A consumer proposal only includes your unsecured debts, or those debts that aren’t backed by an asset. As long as you’re able to keep up with your mortgage and vehicle loan payments during the consumer proposal process, you’ll be able to keep your house and your car.
While you’re in the process of completing your proposal, it can be more difficult to be approved for a credit card. An LIT can speak to you about how to initiate a modest secured credit card with a bank. A secured credit card requires you to first pay a security deposit, typically about $500. If approved, you’ll have a credit card with a small limit that allows you to make a few small purchases each month. If you pay your balance in full and on time each month, you will slowly but surely rebuild your credit. Secured credit card may have a higher service fee than a standard credit card, so make sure you fully understand your secured credit card agreement beforehand.
Once you have a plan in place and the stress of overwhelming debt is off your mind, you can focus on rebuilding your credit. Here’s how.
During your two credit counselling sessions, your LIT or an accredited credit counsellor will help you create a workable budget that includes all of your monthly expenses, debt obligations and savings goals. You’ll also explore tools and resources that will help you maintain healthy credit and debt management habits.

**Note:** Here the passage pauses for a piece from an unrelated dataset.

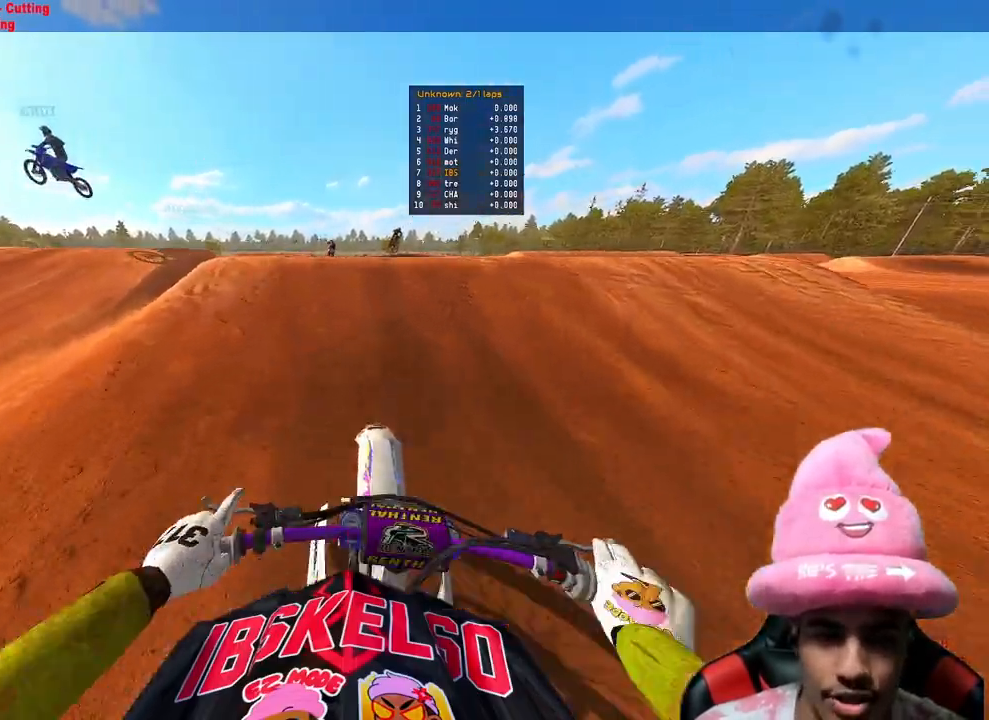
{"buttons": [], "left_stick": "center", "right_stick": "up", "events": [[33, "right_stick", "up-left"], [83, "right_stick", "up"], [133, "R3", "down"], [267, "R3", "up"], [317, "R2", "up"]]}
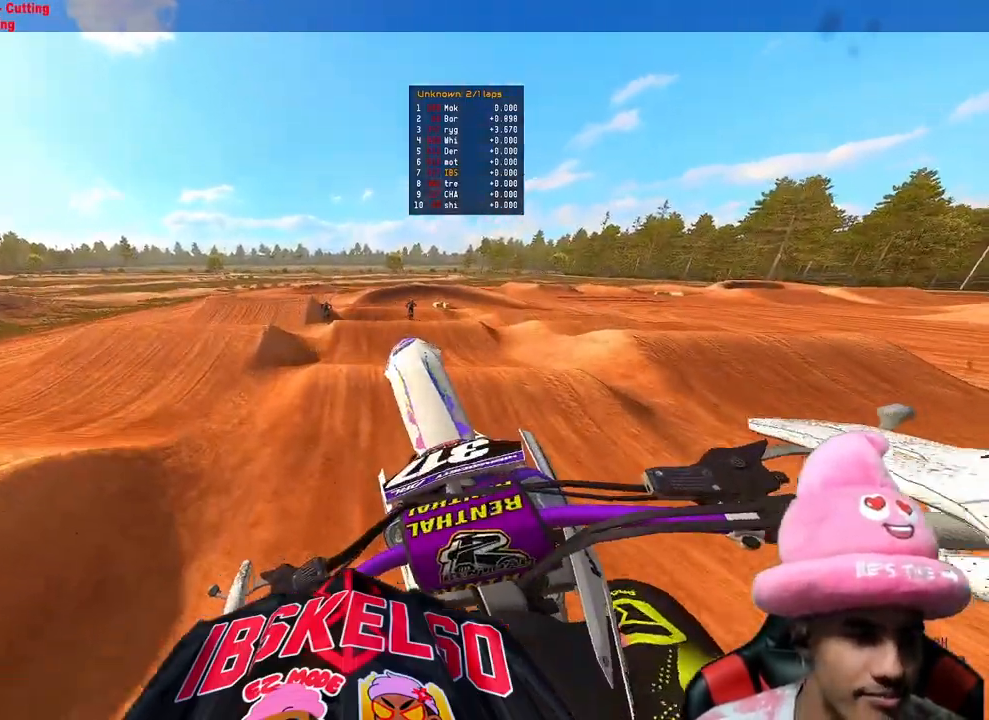
{"buttons": ["R2", "R3"], "left_stick": "center", "right_stick": "left", "events": [[167, "right_stick", "center"], [233, "right_stick", "down-left"], [300, "R2", "down"], [433, "R3", "down"], [433, "right_stick", "left"]]}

Credit is one of those strange, circular things: to be approved for new credit you need to show you have a positive credit history, and to achieve a positive credit history you need to be approved for new credit. After your proposal is complete, start by applying for a small amount of credit, two different credit sources at most. For example, a car loan (installment credit) and a credit card (revolving credit) with a small maximum limit can be useful. If you meet all your payment obligations, your credit rating will reflect that. Over time, you can build a history of good borrowing behaviour.

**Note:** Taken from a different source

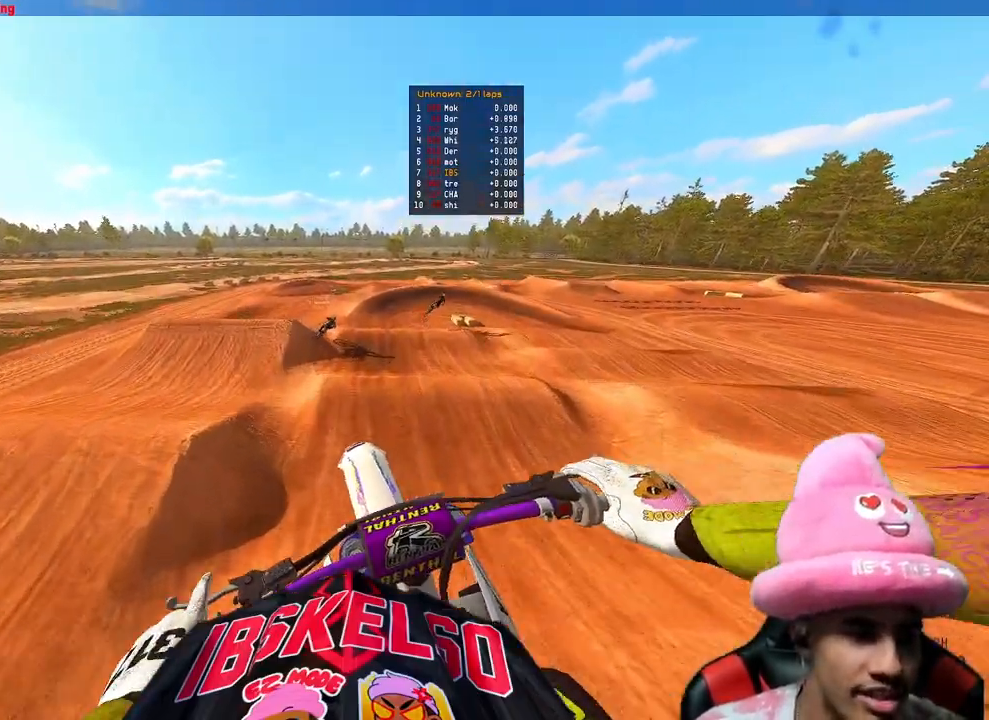
{"buttons": ["R2"], "left_stick": "up-right", "right_stick": "up", "events": [[17, "R3", "up"], [50, "right_stick", "center"], [300, "right_stick", "up-left"], [383, "left_stick", "up-right"], [400, "right_stick", "up"]]}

Consistently keeping up with your payments, such as utility and cell phone bills, is important. If you accidentally miss a payment, consider calling your provider or creditor and asking whether the missed payment will be reported to the credit bureau. Some companies report a missed or late payment immediately, some wait until it occurs more than once. A creditor may work with you and agree to hold off on reporting.
It’s also important to regularly monitor your credit report for errors, and to report any mistakes to the credit reporting agency. You’ll need to show proof of payment for the agency to remove an error, so keep your bills or any other proof of payments. If you’re thinking of buying a home in the near future, good credit behaviour in the two to three years following the completion of your consumer proposal shows lenders that you may be a good candidate for a loan.
If you want to learn more about a consumer proposal, or the differences between a consumer proposal vs bankruptcy, it’s important to do your research. And, if you decide a consumer proposal is the right debt solution for you, be sure to make rebuilding your credit a top priority once your proposal is completed. Your future self will thank you.